Was Lawrence wrong to report what he’d seen—“just a tremendous amount of people walking through New Orleans armed with guns?” We can’t imagine why—and his report contradicts the feel-good nonsense now being pimped by our laughable “press corps.” But that is what these people do—and when they do so, they show us the soul of our race. As Woody Guthrie said long ago: “As through this world I’ve rambled/I’ve seen lots of funny men./Some rob you with a six-gun/Some with a fountain pen.”

ROBINSON GETS IT RIGHT: In today’s Post, Gene Robinson flirts with disaster as he describes how he felt when he first got to New Orleans:

ROBINSON (10/7/05): I got there five days after the deluge, when the story, as the whole world understood it, was one of "Mad Max" depravity and violence.

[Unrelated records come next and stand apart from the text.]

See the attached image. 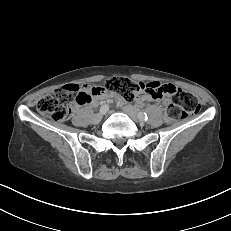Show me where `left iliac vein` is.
Returning a JSON list of instances; mask_svg holds the SVG:
<instances>
[{
  "instance_id": "left-iliac-vein-1",
  "label": "left iliac vein",
  "mask_w": 231,
  "mask_h": 231,
  "mask_svg": "<svg viewBox=\"0 0 231 231\" xmlns=\"http://www.w3.org/2000/svg\"><path fill=\"white\" fill-rule=\"evenodd\" d=\"M123 111L128 114L134 121L139 122V123H143V119H141L139 117V113L137 112V110L131 106V105H126L123 107Z\"/></svg>"
}]
</instances>
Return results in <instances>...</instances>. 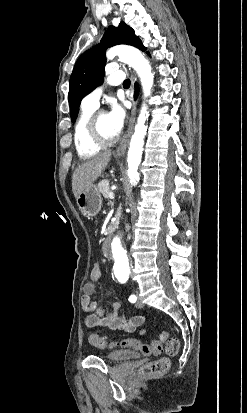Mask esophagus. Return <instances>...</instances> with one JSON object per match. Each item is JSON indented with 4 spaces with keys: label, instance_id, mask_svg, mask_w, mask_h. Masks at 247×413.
Wrapping results in <instances>:
<instances>
[{
    "label": "esophagus",
    "instance_id": "esophagus-1",
    "mask_svg": "<svg viewBox=\"0 0 247 413\" xmlns=\"http://www.w3.org/2000/svg\"><path fill=\"white\" fill-rule=\"evenodd\" d=\"M136 112H137V102L133 101L127 132L125 134L124 139L121 141V143L116 148V152H117L118 156L124 155V153H125V151L128 147L129 140H130V137H131V134H132V131H133V127H134V123H135V119H136Z\"/></svg>",
    "mask_w": 247,
    "mask_h": 413
}]
</instances>
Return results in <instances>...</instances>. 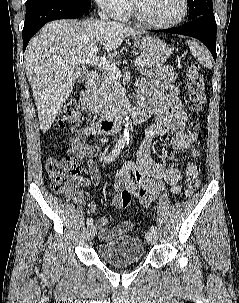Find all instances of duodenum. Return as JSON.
I'll list each match as a JSON object with an SVG mask.
<instances>
[{
    "label": "duodenum",
    "instance_id": "1",
    "mask_svg": "<svg viewBox=\"0 0 239 303\" xmlns=\"http://www.w3.org/2000/svg\"><path fill=\"white\" fill-rule=\"evenodd\" d=\"M98 82V74L90 72L84 81L83 88L80 94V104L82 110L87 117H89V105L91 102V95L96 88ZM152 113V109L143 105L133 111H112L104 114L98 118L96 123L97 129L103 134H110L120 130L129 120L133 124L144 122Z\"/></svg>",
    "mask_w": 239,
    "mask_h": 303
}]
</instances>
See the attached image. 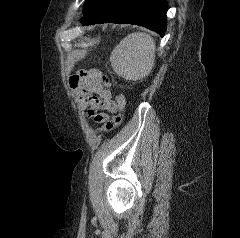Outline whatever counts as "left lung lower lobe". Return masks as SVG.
Returning a JSON list of instances; mask_svg holds the SVG:
<instances>
[{"instance_id": "0a47b994", "label": "left lung lower lobe", "mask_w": 240, "mask_h": 238, "mask_svg": "<svg viewBox=\"0 0 240 238\" xmlns=\"http://www.w3.org/2000/svg\"><path fill=\"white\" fill-rule=\"evenodd\" d=\"M167 9L165 0H92L80 21L83 25L107 22L136 24L163 36Z\"/></svg>"}]
</instances>
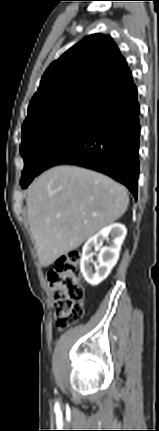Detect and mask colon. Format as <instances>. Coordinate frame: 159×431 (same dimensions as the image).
Masks as SVG:
<instances>
[{
    "instance_id": "1",
    "label": "colon",
    "mask_w": 159,
    "mask_h": 431,
    "mask_svg": "<svg viewBox=\"0 0 159 431\" xmlns=\"http://www.w3.org/2000/svg\"><path fill=\"white\" fill-rule=\"evenodd\" d=\"M81 258L79 251H71L58 258L48 274L57 325L61 328H67L78 322L83 315L84 287L80 273Z\"/></svg>"
}]
</instances>
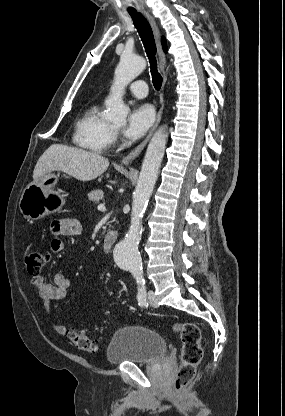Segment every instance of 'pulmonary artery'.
Instances as JSON below:
<instances>
[{"instance_id":"obj_1","label":"pulmonary artery","mask_w":285,"mask_h":416,"mask_svg":"<svg viewBox=\"0 0 285 416\" xmlns=\"http://www.w3.org/2000/svg\"><path fill=\"white\" fill-rule=\"evenodd\" d=\"M146 85V83L138 79L131 83L128 87L129 91L136 97L143 98L148 94V89L146 87H141Z\"/></svg>"}]
</instances>
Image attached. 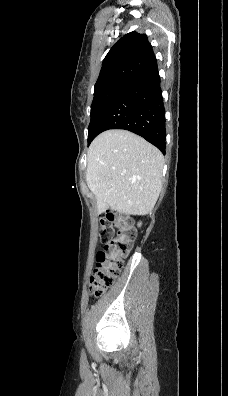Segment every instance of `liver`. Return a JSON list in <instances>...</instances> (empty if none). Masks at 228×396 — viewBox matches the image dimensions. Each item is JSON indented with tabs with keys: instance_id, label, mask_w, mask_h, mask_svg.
<instances>
[{
	"instance_id": "1",
	"label": "liver",
	"mask_w": 228,
	"mask_h": 396,
	"mask_svg": "<svg viewBox=\"0 0 228 396\" xmlns=\"http://www.w3.org/2000/svg\"><path fill=\"white\" fill-rule=\"evenodd\" d=\"M86 181L97 201L98 213L108 208L146 215L161 188L164 158L142 137L126 130L98 135L87 152Z\"/></svg>"
}]
</instances>
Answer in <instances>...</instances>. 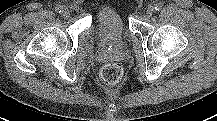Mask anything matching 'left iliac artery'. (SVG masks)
I'll use <instances>...</instances> for the list:
<instances>
[{
    "mask_svg": "<svg viewBox=\"0 0 217 121\" xmlns=\"http://www.w3.org/2000/svg\"><path fill=\"white\" fill-rule=\"evenodd\" d=\"M154 9L156 11H160L162 9V4L161 3H156Z\"/></svg>",
    "mask_w": 217,
    "mask_h": 121,
    "instance_id": "1",
    "label": "left iliac artery"
}]
</instances>
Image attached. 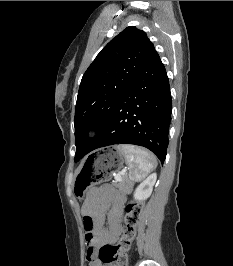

Hoodlums were raping and pillaging, I just "knew"—even shooting at rescue helicopters trying to take hospital patients to safety. So it was a surprise when I rolled into the center of the city, with all my foreign-correspondent antennae bristling, and found the place as quiet as a tomb.
But why should Robby have been surprised? No one said there was “raping and pillaging” going on everywhere; indeed, on every TV channel, correspondents had been safely broadcasting from the center of the city all week look. Anyone who watched TV saw this. Uh-oh! Robby seemed to be spinning a tad. But he ended up in glory—saying that last week’s new, revised stories are just a big pile of bull too:
ROBINSON: Last week the New Orleans story shifted to the other extreme: There weren't but a handful of murders after the flood, about what the city would expect in a normal week; there were no documented cases of rape at the Superdome or the convention center; "hoodlums" in baggy pants helped with rescues instead of hindering them; and most of the "snipers" were stranded people firing in the air to try to attract the attention of helicopters, not chase them away.

I'll bet the truth is more subtle and complicated than either of those extreme versions...

We don’t know about “subtle and complicated;” some people engaged in crime post-Katrina, and the vast majority of flood victims did not. (In our view, most of them showed superhuman forbearance as they waited for help to arrive.) But Pierre’s sliming of CNN was pure hooey—and this was his first example of the way the press misbehaved! Alas! So it goes, always, as Robinson’s colleagues struggle to get Approved Stories right.